# Target Data Cleaning Automation Tool

## Overview

This notebook automates the process of cleaning and transforming data for Target product listings. The objective is to ensure the data meets required quality standards before analysis and reporting.

Key tasks include:
- Loading and normalizing raw JSON data
- Parsing nested price and specifications fields into flat structures
- Merging processed specifications with the main DataFrame
- Dropping duplicate or unnecessary columns and reordering the columns
- Exporting the final dataset to Excel and applying styling

Following has applied to improve efficiency:
- Remove unused imports
- Implement cleaner dictonary-maker logic
- Consolidate the creation of specifications data
- Rename variables for clarity
- Optimized styling process with merging loops and using dictionaries

## 1. Import Libraries and Load the Data

In [73]:
# Importing necessart libraries
import pandas as pd
import re
from openpyxl import load_workbook
from openpyxl.styles import PatternFill, Border, Side, Alignment, Font
from openpyxl.styles import numbers

In [74]:
# Read JSON file
df = pd.read_json("../data/raw/snap_m82yajnk2ckxnn3lyv.json")

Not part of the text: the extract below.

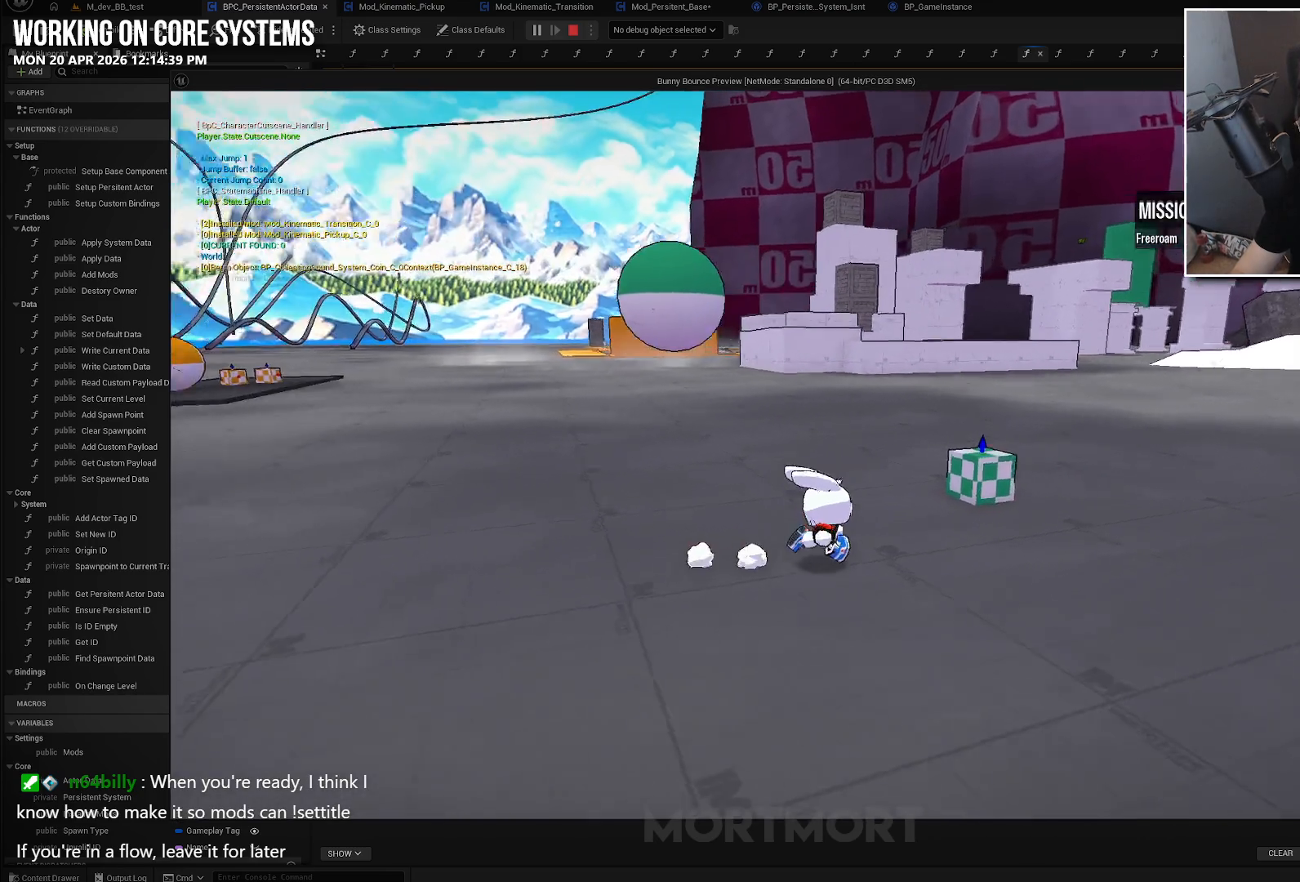
{"buttons": [], "left_stick": "up-right", "right_stick": "left", "events": [[217, "left_stick", "up-right"]]}
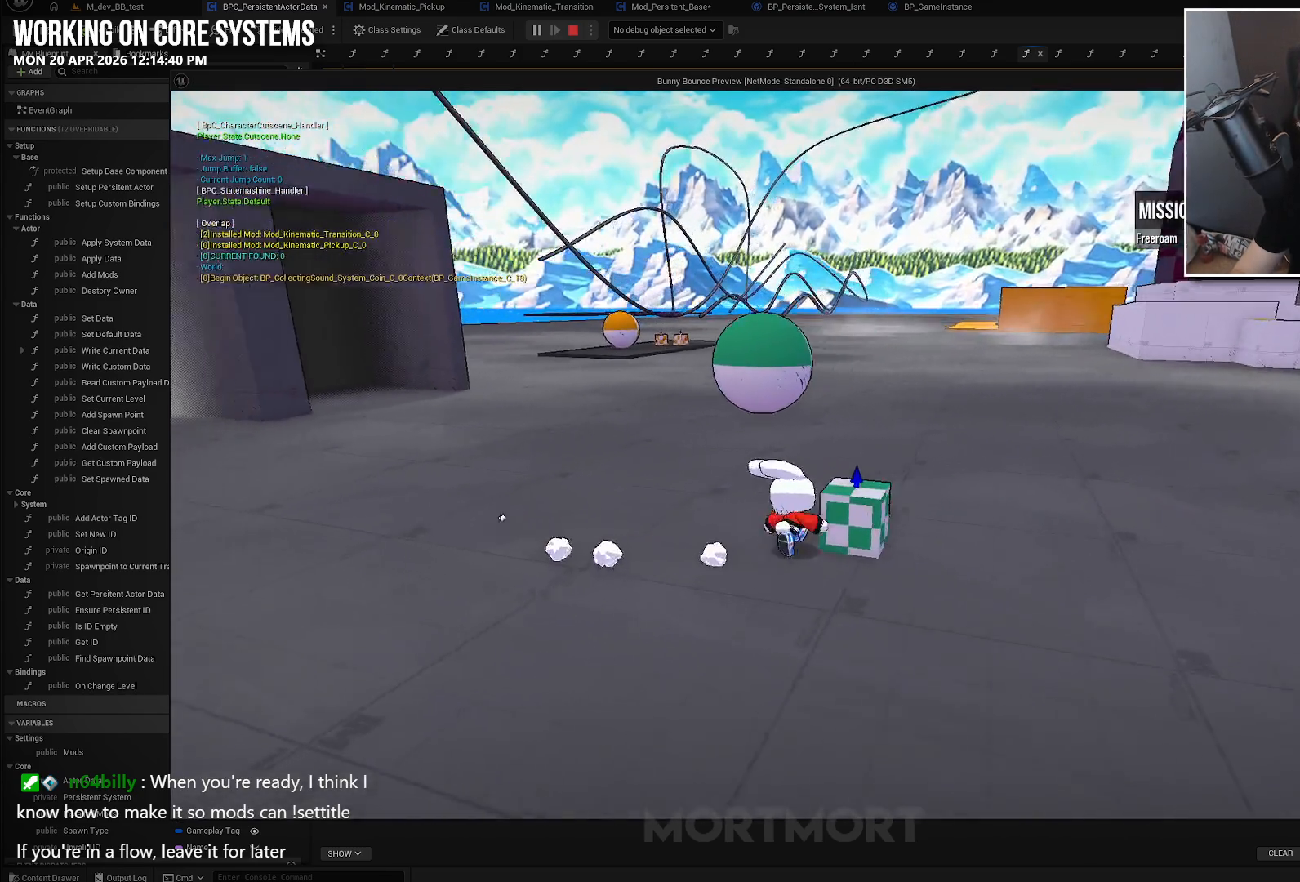
{"buttons": [], "left_stick": "center", "right_stick": "center", "events": [[100, "left_stick", "center"], [133, "right_stick", "center"], [300, "Y", "down"], [450, "Y", "up"]]}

## 2. Data Cleaning and Preprocessing

In [75]:
# Normalize the nested JSON fields
regular_price = pd.json_normalize(df['regular_price']).rename(columns={'value': 'regular_retail_price'})
promo_price = pd.json_normalize(df['promo_price']).rename(columns={'value': 'discounted_retail_price'})

# Concatenate the original DataFrame with the normalized price DataFrame
dF= pd.concat([df,regular_price,promo_price],axis=1)

In [76]:
dF.columns

Index(['availability', 'average_ratings', 'breadcrumbs', 'category',
       'description', 'details', 'image_counter', 'is_video', 'name',
       'number_of_reviews', 'promo_price', 'regular_price', 'reviews',
       'sale_tag', 'seller_info', 'specifications', 'url',
       'variations/list_of_options', 'zipcode', 'currency', 'symbol',
       'regular_retail_price', 'currency', 'symbol',
       'discounted_retail_price'],
      dtype='object')

## 3. Convert Specifications to a DataFrame

In [77]:
# Extract the 'specifications' and 'url' columns
spes = dF[['specifications','url']]

In [78]:
# Function to convert a list of strings (each in key:value format) into a dictionary
def dictionary_maker(dict_specifications: dict) -> dict:
    keys, values = [], []
    spec_list = dict_specifications.get('Table', [])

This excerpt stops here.